Check out this garbage from the Tories, via William Hague:
“The choice before the Liberal Democrats … is whether to go in with the Labour Party in a government that would not be stable or secure, because it would rely on other minor parties for any parliamentary majority at all; that would have a second unelected prime minister in a row – something we believe would be unacceptable to the great majority of people in this country; – and which would impose voting reform without any consultation with the people of the country, something we believe to be profoundly undemocratic.
“Or they can choose to continue their talks with us, to make a coalition with the Conservative Party, which is on offer, in a government that would have a stable and secure parliamentary majority; a majority of 76 in the House of Commons, something highly desirable in our current economic situation; that would have an elected prime minister in David Cameron, the leader who obtained by far the most votes and seats in the General Election held last week; and which would say that any reform of our voting system must be subject to a referendum of the people of this country.”
How precisely was David Cameron “elected”? Yes, because the liberal vote was split between Labour and the Lib Dems he received more votes than each separately, but he received many many fewer than the two of them combined. His claim to having been “elected” is based on receiving fewer than half the seats, only a third of the vote, and – given that only two-thirds of Britons voted – the support of only two in nine eligible voters.
“Elected” indeed. I do not think that word means what you think it means, Bill.
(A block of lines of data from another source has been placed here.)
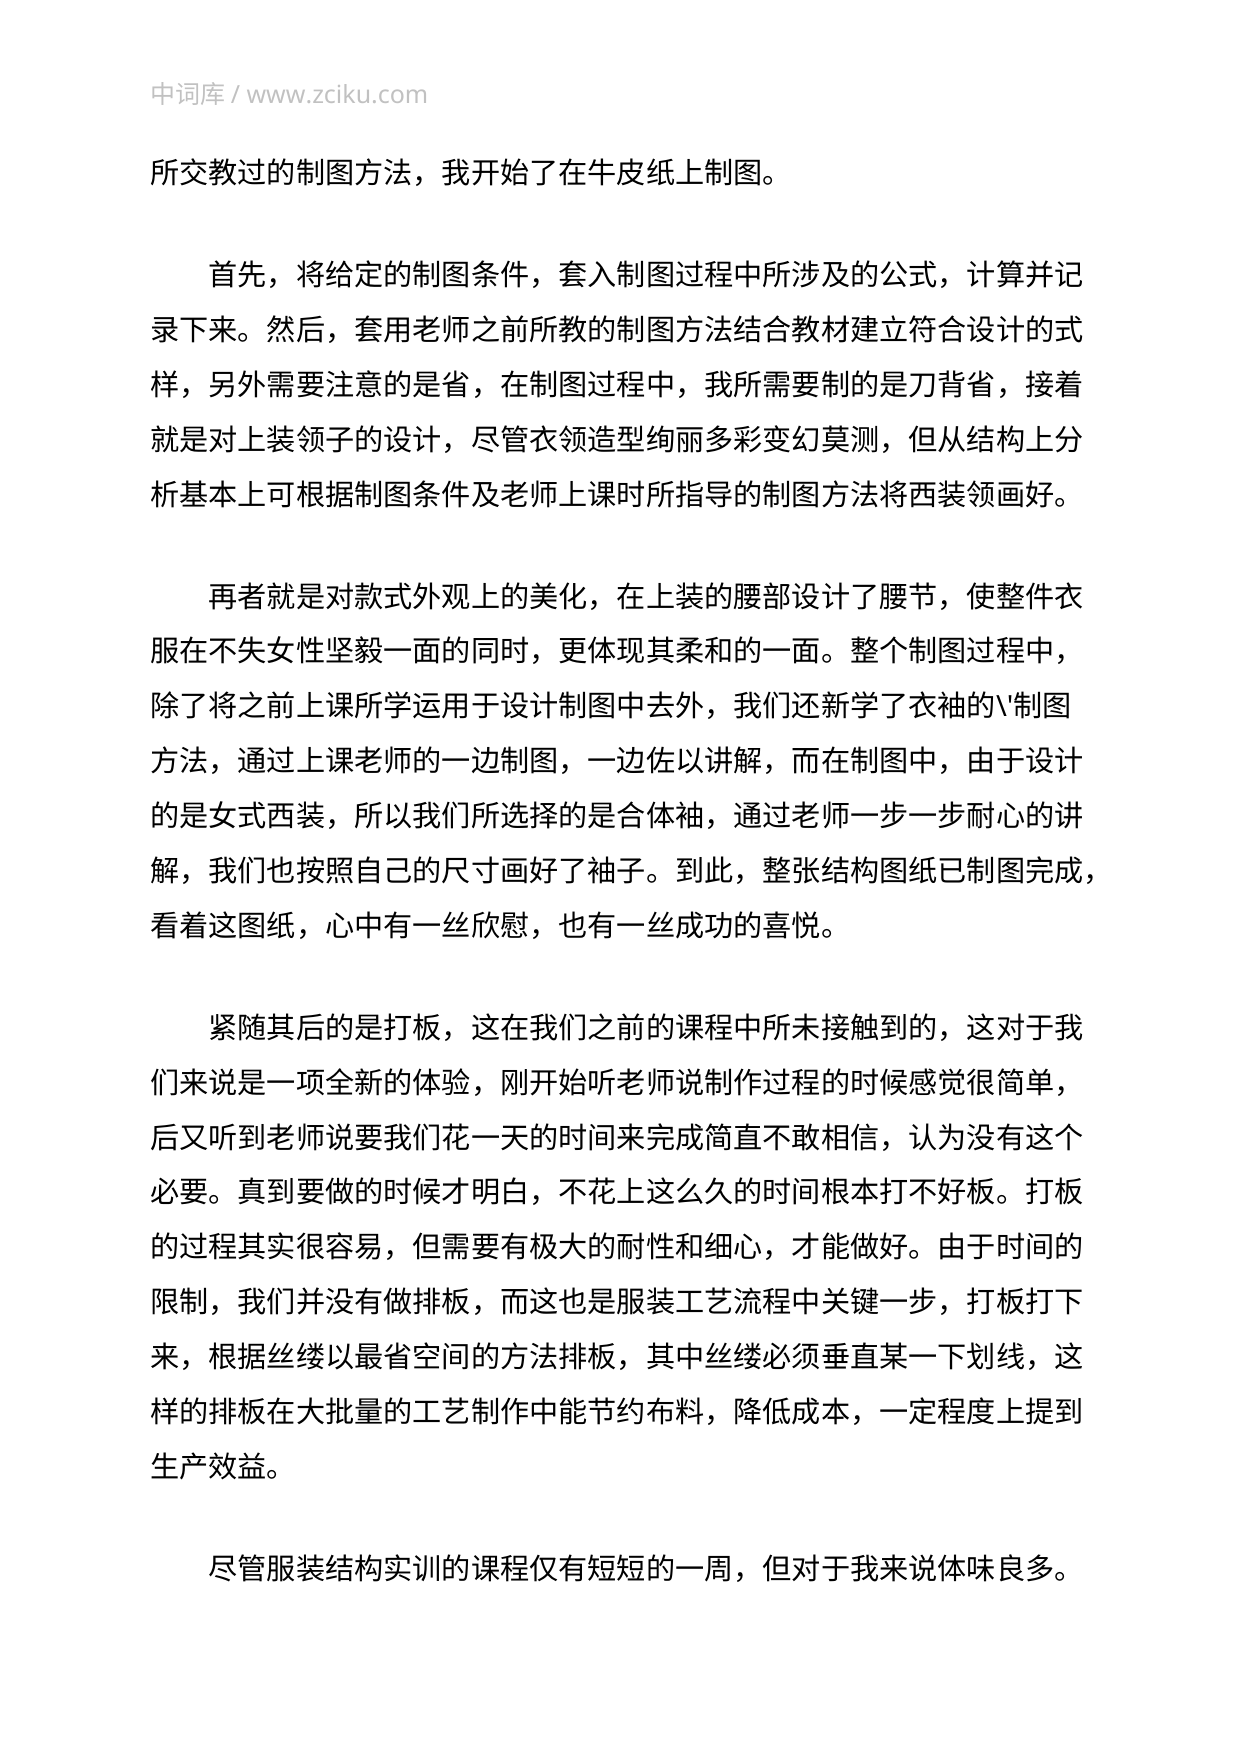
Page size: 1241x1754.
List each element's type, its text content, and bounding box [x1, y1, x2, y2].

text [150, 1545, 1090, 1588]
text 紧随其后的是打板，这在我们之前的课程中所未接触到的，这对于我们来说是一项全新的体验，刚开始听老师说制作过程的时候感觉很简单，后又听到老师说要我们花一天的时间来完成简直不敢相信，认为没有这个必要。真到要做的时候才明白，不花上这么久的时间根本打不好板。打板的过程其实很容易，但需要有极大的耐性和细心，才能做好。由于时间的限制，我们并没有做排板，而这也是服装工艺流程中关键一步，打板打下来，根据丝缕以最省空间的方法排板，其中丝缕必须垂直某一下划线，这样的排板在大批量的工艺制作中能节约布料，降低成本，一定程度上提到生产效益。 [150, 1004, 1090, 1486]
text 首先，将给定的制图条件，套入制图过程中所涉及的公式，计算并记录下来。然后，套用老师之前所教的制图方法结合教材建立符合设计的式样，另外需要注意的是省，在制图过程中，我所需要制的是刀背省，接着就是对上装领子的设计，尽管衣领造型绚丽多彩变幻莫测，但从结构上分析基本上可根据制图条件及老师上课时所指导的制图方法将西装领画好。 [150, 252, 1090, 514]
text 再者就是对款式外观上的美化，在上装的腰部设计了腰节，使整件衣服在不失女性坚毅一面的同时，更体现其柔和的一面。整个制图过程中，除了将之前上课所学运用于设计制图中去外，我们还新学了衣袖的\'制图方法，通过上课老师的一边制图，一边佐以讲解，而在制图中，由于设计的是女式西装，所以我们所选择的是合体袖，通过老师一步一步耐心的讲解，我们也按照自己的尺寸画好了袖子。到此，整张结构图纸已制图完成，看着这图纸，心中有一丝欣慰，也有一丝成功的喜悦。 [150, 573, 1090, 945]
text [150, 150, 1090, 192]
As for “a referendum” on electoral reform, of course the Tories want that – they know they and their allies in the press could run a scare campaign about change that would have a good chance of defeating it. You probably could, in a situation where the majority of voters don’t really understand the difference between electoral systems and don’t have the time to sit down and think about it, convince them that it’s in their interests for the powerful incumbents to continue to dominate the country without its actual support. “If we have proportional representation our economy will collapse like Greece’s!” they’ll say, and have said, completely ignoring the dire state of the UK economy RIGHT NOW under the poor stewardship of the major parties. They might as well say “under proportional representation we’ll all be forced to speak Greek!” for all the sense of the line, but with the major tabloids screaming the idiocy so loudly that the voters presently disengaged precisely because they’ve given up on politics can’t think straight through all the noise, the lies and the smears and the half-truths and the outright misrepresentations – well, no wonder the Tories think they can get away with a “referendum”.
But this is the point: there’s nothing undemocratic about the government – and we’d be talking here about a majority of MPs very recently “elected” passing that measure in the national parliament – imposing a democratic system “without consultation” (without further consultation), provided that the results actually are democratic. Which, if they involved full proportional representation, multi-member electorates and preference voting, they would be. (They’d be even more democratic if they made voting compulsory, but maybe that’s one step too far for present Britain.) You can’t say that something’s “undemocratic” when the only change it would make is that voters would have an equal say in their government; that the parliament would clearly match what voters actually said when they cast their ballots.
The only way through this mess is for Nick Clegg to stay strong and resist the threats of the Powers That Be. His voters demanded one thing above all: real electoral reform. If he caves, then he’ll be no better than the old parties they trusted him to challenge.
UPDATE (14/5): Well, he did cave, and now the chances of real electoral reform look dim indeed. Consider – if the new Coalition is successful, then there goes the pressure for change. If it isn’t, then the line will be that coalitions cannot work and we must avoid proportional representation because it’ll make them more likely. Damned if it works, damned if it doesn’t.